We first need to remind ourselves of the simple fact that the number e is just a real number: it’s equal to 2.718281828459045235360287471 etcetera. We have to write ‘etcetera’ because e is an irrational number, which – whatever the term ‘irrational’ may suggest in everyday language – simply means that e is not a fraction of any integer numbers (so irrational means ‘not rational’). e is also a transcendental number – a word which suggest all kinds of mystical properties but which, in mathematics, only means we cannot write it as a root of some polynomial (a polynomial with rational coefficients that is). So it’s a weird number. That being said, it is also the so-called ‘natural’ base for the exponential function. Huh? Why would mathematicians take such a strange number as a so-called ‘natural’ base? They must be irrational, no? Well… No. If we take e as the base for the exponential function e^x (so that’s just this real (but irrational) number e to the power x, with x being the variable running along the x-axis: hence, we have a function here which takes a value from the set of real numbers and which yields some other real number), then we have a function here which is its own derivative: d(e^x)/dx = e^x. It is also the natural base for the logarithmic function and, as mentioned above, it kind of ‘pops up’ – quite ‘naturally’ indeed I’d say – in many other expressions, such as compound interest calculations for example or the general exponential function a^x = e^{x lna}. In other words, we need this and exp(x) and ln(x) functions to define powers of real numbers in general. So that’s why mathematicians call it ‘natural’.
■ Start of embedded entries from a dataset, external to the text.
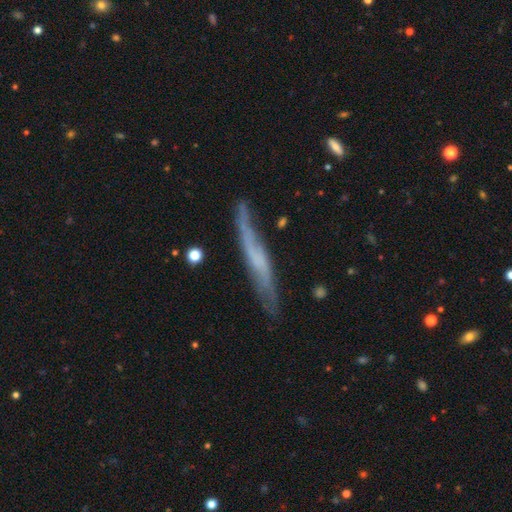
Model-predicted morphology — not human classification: This is likely a featured or disk galaxy (64%). It is likely viewed edge-on (73%). Merging: likely none (68%).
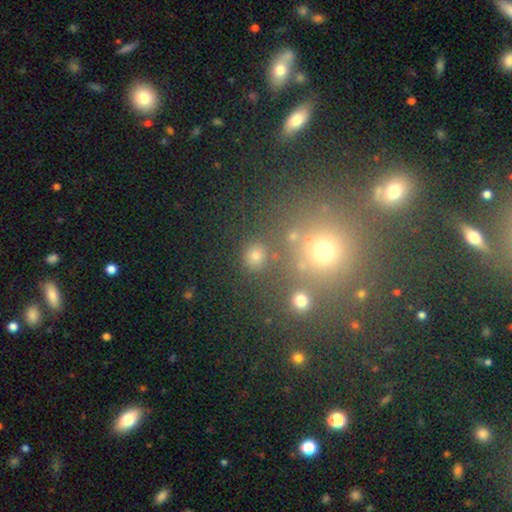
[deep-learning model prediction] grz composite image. It shows a smooth galaxy with no disk features (71%) that is round (83%). Merging: none (78%).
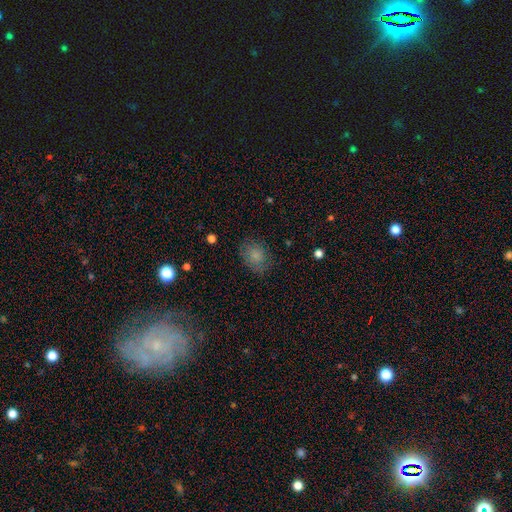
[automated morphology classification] Smooth or featured? Predicted: smooth (p=0.78). How rounded? Predicted: in between (p=0.56). Merging? Predicted: none (p=0.74).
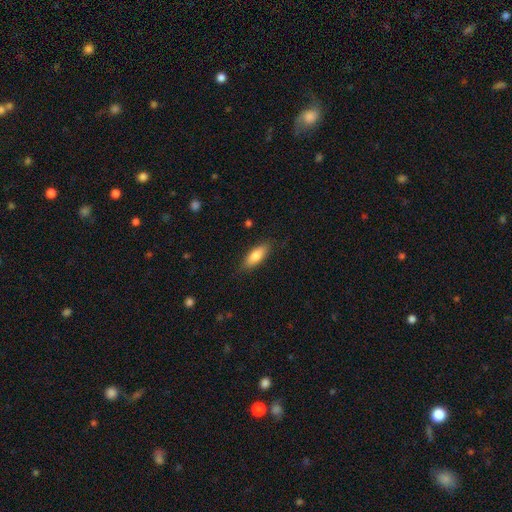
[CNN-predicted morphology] Smooth or featured: smooth — 81% (featured or disk — 13%)
How rounded: in between — 72% (cigar-shaped — 26%)
Merging: none — 84% (minor disturbance — 12%)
While the example of compound interest calculations does not sound very exciting, all these formulas with e and exponential functions and what have you did inspire all these 18^th century mathematicians – like Euler – who were in search of a logical definition of complex powers.
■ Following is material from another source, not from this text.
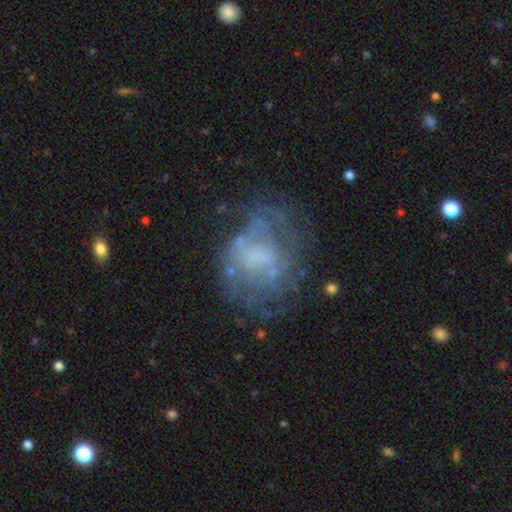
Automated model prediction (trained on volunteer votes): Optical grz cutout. It shows a featured or disk galaxy (67%) with no bar (70%), no spiral arms (56%) and no central bulge (41%). Merging: none (51%).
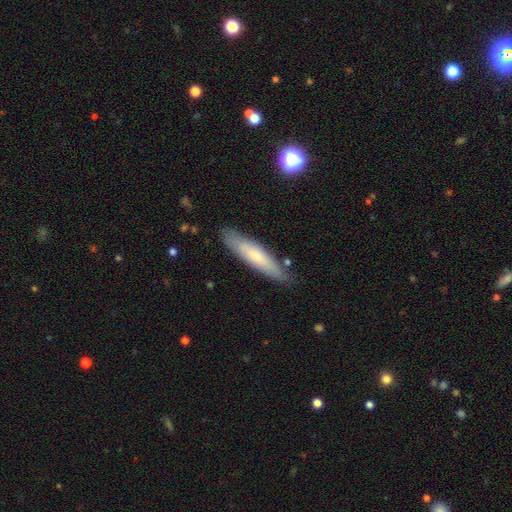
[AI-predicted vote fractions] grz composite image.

Let’s state the problem once again: we can do addition and multiplication of complex numbers but so the question is how to do complex powers. When trying to figure that one out, Euler obviously wanted to preserve the usual properties of powers, like a^xa^y = a^x+y and, effectively, this property of the so-called ‘natural’ exponential function that d(e^x)/dx = e^x. In other words, we also want the complex exponential function to be its own derivative so d(e^z)/dz should give us e^zonce again.

Now, while Euler was thinking of that (and of many other things too of course), he was well aware of the fact that you can expand e^x into that power series which I mentioned above: e^x = 1/0! + x/1! + (x)²/2! + (x)³/3! +… etcetera. So Euler just sat down, substituted the real number x with the imaginary number ix and looked at it: e^ix = 1 + ix + (ix)²/2! + (ix)³/3! +… etcetera. Now lo and behold! Taking into account that i² = -1, i³ = –i, i⁴ = 1, i⁵ = i, etcetera, we can put that in and re-arrange the terms indeed and so Euler found that this equation becomes e^ix = (1 – x²/2! + x⁴/4! – -x⁶/6! +…) + i(x – x³/3! + x⁵/5! -… ). Now these two terms do correspond to the Maclaurin series for the cosine and sine function respectively, so there he had it: e^ix = cos(x) + isin(x). His formula: Euler’s formula!
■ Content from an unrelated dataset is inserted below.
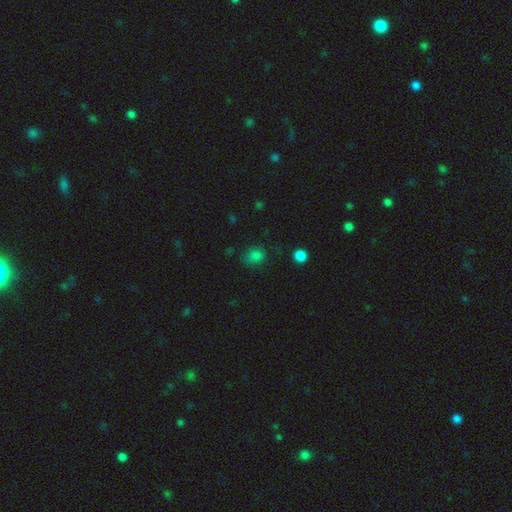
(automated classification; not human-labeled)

From there, there was only one more step to take, and that was to write e^z = e^x+iy as e^xe^iy, and so there we have our definition of a complex power: it is a product of two factors – e^xand e^iy– both of which we have effectively defined now. Note that the e^x factor is just a real number, even if we write it as e^x: it acts as a sort of scaling factor for e^iywhich, you will remember (as we pointed it out above already), is a point on the unit circle. More generally, it can be shown that e^xis the absolute value of e^z (or the modulus or length or magnitude of the vector – whatever term you prefer: they all refer to the same), while y is the argument of the complex number e^z (i.e. the angle of the vector e^zwith the real axis). [And, yes, for those who would still harbor some doubts here: e^zis just another complex number and, hence, a two-dimensional vector, i.e. just a point in the Cartesian plane, so we have a function which goes from the set of complex numbers here (it takes z as input) and which yields another complex number.]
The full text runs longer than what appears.